When is it requested?

One or more copper tests are ordered along with caeruloplasmin when someone has signs and symptoms that may be due to Wilson disease, excess copper storage, copper poisoning or due to a copper deficiency.
Signs and symptoms of Wilson disease, excess copper or copper poisoning  may include:

  • anaemia
  • nausea, abdominal pain
  • jaundice
  • fatigue
  • behavioural changes
  • tremors
  • difficulty walking and/or swallowing
  • dystonia

One or more of the copper tests may be ordered periodically when monitoring is recommended.

A hepatic (liver) copper test may be ordered to further investigate copper storage when copper and caeruloplasmin results are abnormal or equivocal.

What does the result mean?

Copper test results must be evaluated in context and are usually compared with caeruloplasmin levels. Abnormal copper results are not diagnostic of a specific condition - they indicate the need for further investigation. Interpretation can be complicated by the fact that caeruloplasmin is an acute phase reactant - it may be elevated whenever inflammation or severe infections are present. Both caeruloplasmin and copper are also increased during pregnancy and with oestrogen and oral contraceptive use.

Test results may include:

  • Low blood copper concentrations along with increased urine copper levels, low caeruloplasmin levels, and increased hepatic copper are typically seen with Wilson disease.
  • Increased blood and urine copper concentrations and normal or increased caeruloplasmin levels may indicate exposure to excess copper or may be associated with conditions that decrease copper excretion - such as liver disease. Increased hepatic copper may be present with chronic conditions.
  • Decreased blood and urine copper concentrations and decreased caeruloplasmin can indicate a copper deficiency.
  • A normal hepatic copper test can indicate that copper metabolism is functioning properly or that the distribution of copper in the liver is uneven and the sample is not representative of the person's condition.

If someone is being treated for excess copper storage with chelators their 24-hour urine copper levels may be high until body copper stores decrease. Eventually, blood copper and 24-hour urine copper concentrations should normalise.

If someone is being treated for a condition related to copper deficiency and their caeruloplasmin and total copper concentrations begin to rise, the condition is likely to be responding to the treatment.

Is there anything else I should know?

Medications such as oestrogens, oral contraceptive pills, carbamazepine and phenobarbital can increase blood copper levels. They may also be elevated with rheumatoid arthritis and with some cancers, and decreased with a variety of conditions associated with malabsorption such as cystic fibrosis.

Total serum copper concentrations are normally low at birth, rise over the next few years, peak, and then decline slightly to a relatively stable level.
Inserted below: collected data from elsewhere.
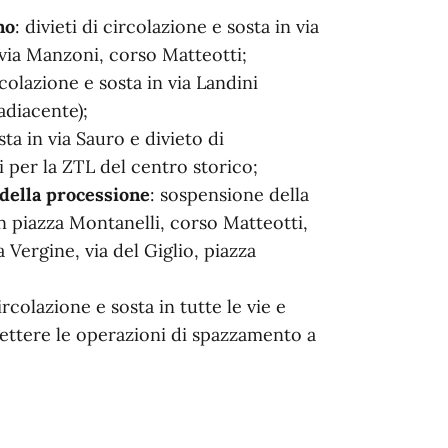
no
: divieti di circolazione e sosta in via
 via Manzoni, corso Matteotti;
ircolazione e sosta in via Landini
adiacente);
osta in via Sauro e divieto di
i per la ZTL del centro storico;
 della processione
: sospensione della
in piazza Montanelli, corso Matteotti,
 Vergine, via del Giglio, piazza
circolazione e sosta in tutte le vie e
ttere le operazioni di spazzamento a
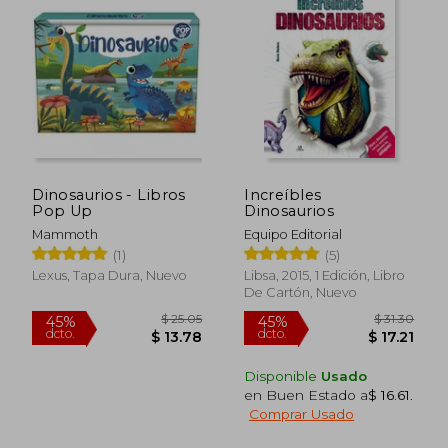
$ 37.91
$ 36.
45%
45%
dcto.
dcto.
$ 20.85
$ 20.
Dinosaurios - Libros
Increíbles
Pop Up
Dinosaurios
Mammoth
Equipo Editorial
(1)
(5)
Lexus, Tapa Dura, Nuevo
Libsa, 2015, 1 Edición, Libro
De Cartón, Nuevo
Disponible
Usado
en Buen Estado a
$ 16.61
.
Comprar Usado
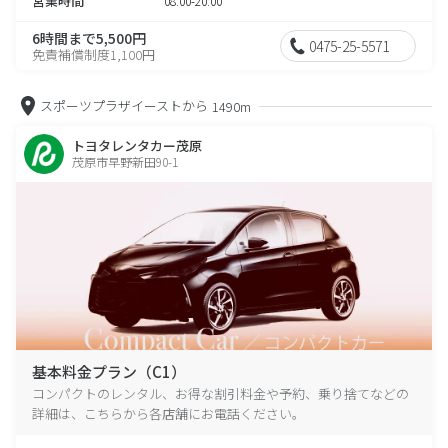
営業時間
08:00-20:00
6時間まで5,500円
0475-25-5571
免責補償制度1,100円
スポーツプラザイーストから
1490m
トヨタレンタカー茂原
茂原市早野新田90-1
基本料金プラン（C1）
コンパクトのレンタル、お得な割引料金や予約、乗り捨てなどの
詳細は、こちらから各店舗にお電話ください。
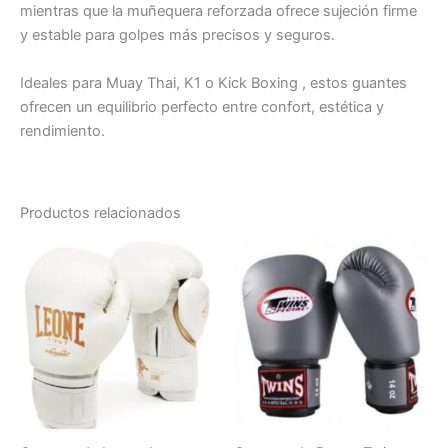
mientras que la muñequera reforzada ofrece sujeción firme
y estable para golpes más precisos y seguros.
Ideales para Muay Thai, K1 o Kick Boxing , estos guantes
ofrecen un equilibrio perfecto entre confort, estética y
rendimiento.
Productos relacionados
Este
Es
producto
pr
tiene
tie
múltiples
múl
variantes.
var
Las
La
opciones
op
se
se
pueden
pu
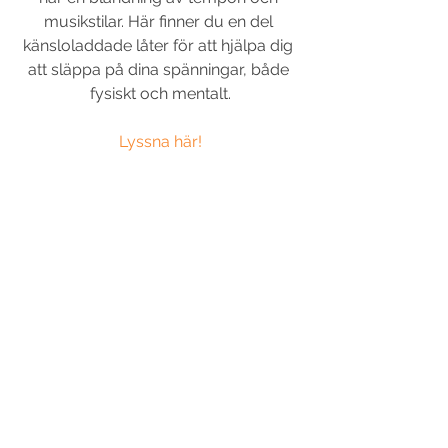
musikstilar. Här finner du en del 
känsloladdade låter för att hjälpa dig 
att släppa på dina spänningar, både 
fysiskt och mentalt.
Lyssna här!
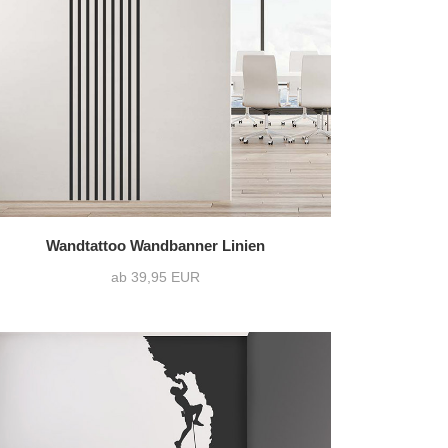
36 Varianten pro Motiv
3)
zweifarbig
(6)
1216 Varianten pro Motiv
Wandtattoo Wandbanner Linien
ab 39,95 EUR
Care must be taken especially with a 24-hour urine sample, not to contaminate the sample with an external source of copper. Talk to your doctor and the person who gives you the urine collection bottle about necessary precautions. If a urine or blood copper test result is higher than expected you may be asked to repeat the test to confirm the findings.

Common questions

  • Should everyone's copper metabolism be evaluated?

General screening for copper concentrations is not recommended or necessary. Many people with conditions not associated with copper such as infections or inflammation may have temporarily increased concentrations.
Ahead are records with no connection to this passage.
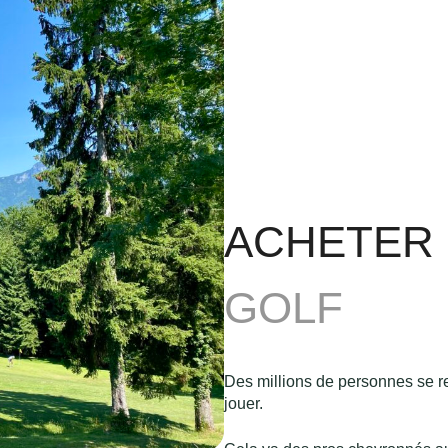
ACHETER
GOLF
Des millions de personnes se r
jouer.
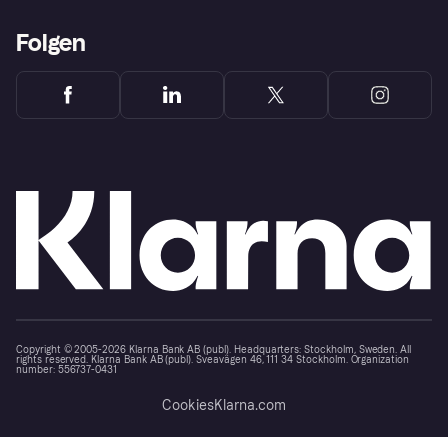
Folgen
Copyright © 2005-2026 Klarna Bank AB (publ). Headquarters: Stockholm, Sweden. All
rights reserved. Klarna Bank AB (publ). Sveavägen 46, 111 34 Stockholm. Organization
number: 556737-0431
Cookies
Klarna.com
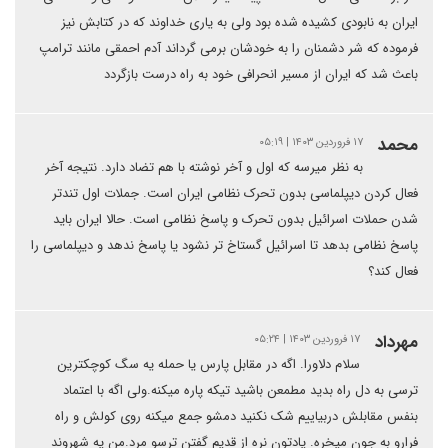
ایران به نابودی کشیده شده بود ولی به یاری خداوند که در کتابش نیز
فرموده که شر دشمنان را به خودشان برمی گرداند آدم احمقی مانند ترامپ
باعث شد که ایران از مسیر انحرافی خود به راه درست بازگردد
محمد
۱۷ فروردین ۱۴۰۳ | ۰۵:۱۹
به نظر میرسه که اول و آخر نوشته با هم تضاد دارد. نتیجه آخر
فعال کردن دیپلماسی بدون تحرک نظامی ایران است. جملات اول تندتر
شدن حملات اسرائیل بدون تحرک و پاسخ نظامی است. حالا ایران باید
پاسخ نظامی بدهد تا اسرائیل گستاخ تر نشود یا پاسخ ندهد و دیپلماسی را
فعال کند؟
مهرداد
۱۷ فروردین ۱۴۰۳ | ۰۵:۲۴
سلام دلاورا. اگه در مقابل پارس یا حمله یه سگ کوچکترین
ترسی به دل راه بدید مطمعن باشید تیکه پاره میکنه.ولی اگه با اعتماد
بنفس مقابلش دربیاییم شک نکنید دمشو جمع میکنه روی کولش و راه
فرارو به جون میخره. یادتون نره از قدیم گفتن ترسو مرد.من یه شهروند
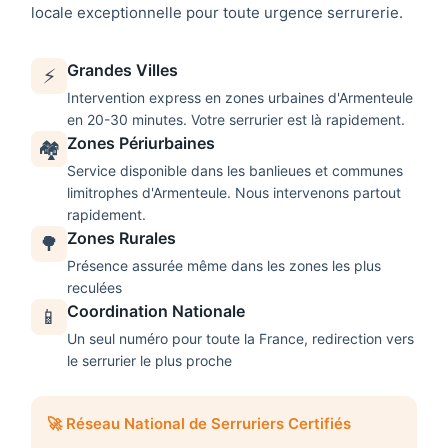
locale exceptionnelle pour toute urgence serrurerie.
Grandes Villes
⚡
Intervention express en zones urbaines d'
Armenteule
en 20-30 minutes. Votre
serrurier
est là rapidement.
Zones Périurbaines
🏘️
Service disponible dans les banlieues et communes
limitrophes d'
Armenteule
. Nous intervenons partout
rapidement.
Zones Rurales
🌳
Présence assurée même dans les zones les plus
reculées
Coordination Nationale
📱
Un seul numéro pour toute la France, redirection vers
le serrurier le plus proche
🚀 Réseau National de Serruriers Certifiés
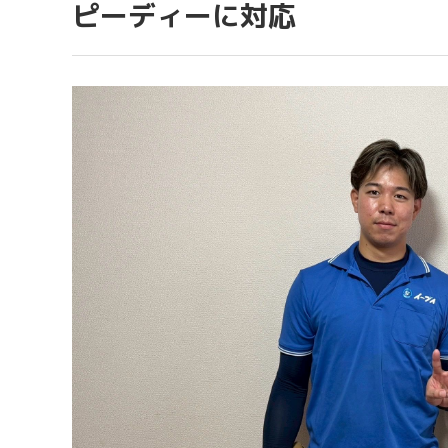
ピーディーに対応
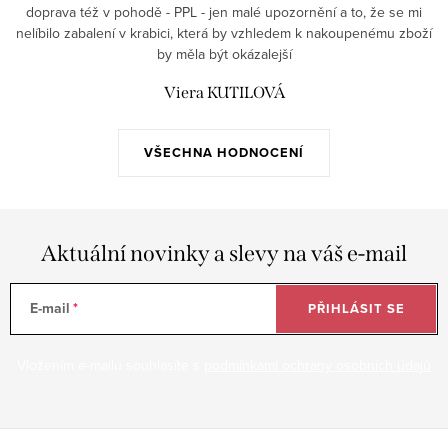
doprava též v pohodě - PPL - jen malé upozornění a to, že se mi
nelíbilo zabalení v krabici, která by vzhledem k nakoupenému zboží
by měla být okázalejší
Viera KUTILOVÁ
VŠECHNA HODNOCENÍ
Aktuální novinky a slevy na váš e-mail
E-mail
PŘIHLÁSIT SE
Vložením e-mailu souhlasíte s
podmínkami ochrany osobních údajů
Z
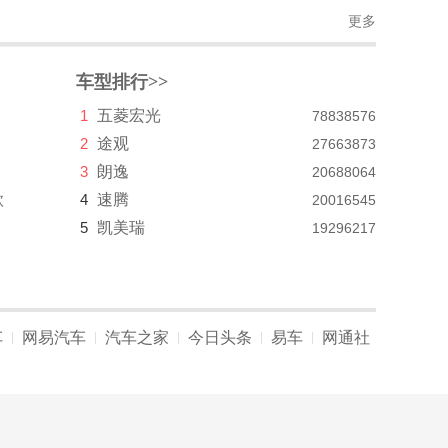
更多
车型排行>>
1
五菱宏光
78838576
2
途观
27663873
3
朗逸
20688064
款
4
速腾
20016545
5
凯美瑞
19296217
车
网易汽车
汽车之家
今日头条
易车
网通社
|
|
|
|
|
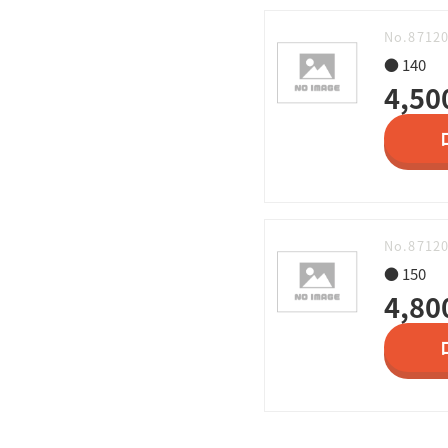
No.8712
● 140
4,50
No.8712
● 150
4,80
  • Can I choose either a blood (total or free) or urine copper test?

These tests provide complementary information. It is up to you and your doctor to determine which tests are necessary to evaluate your condition.

  • What happens if I am exposed to toxic amounts of copper?

Copper poisoning can cause vomiting and diarrhoea and, in some cases lead to liver and kidney damage. You should talk to your doctor if you think that you have been exposed.

  • Should I be taking copper supplements or trying to get more copper in my diet?

In most cases, a regular diet satisfies the body's requirements for copper. Talk to your doctor before taking any supplements or changing your diet.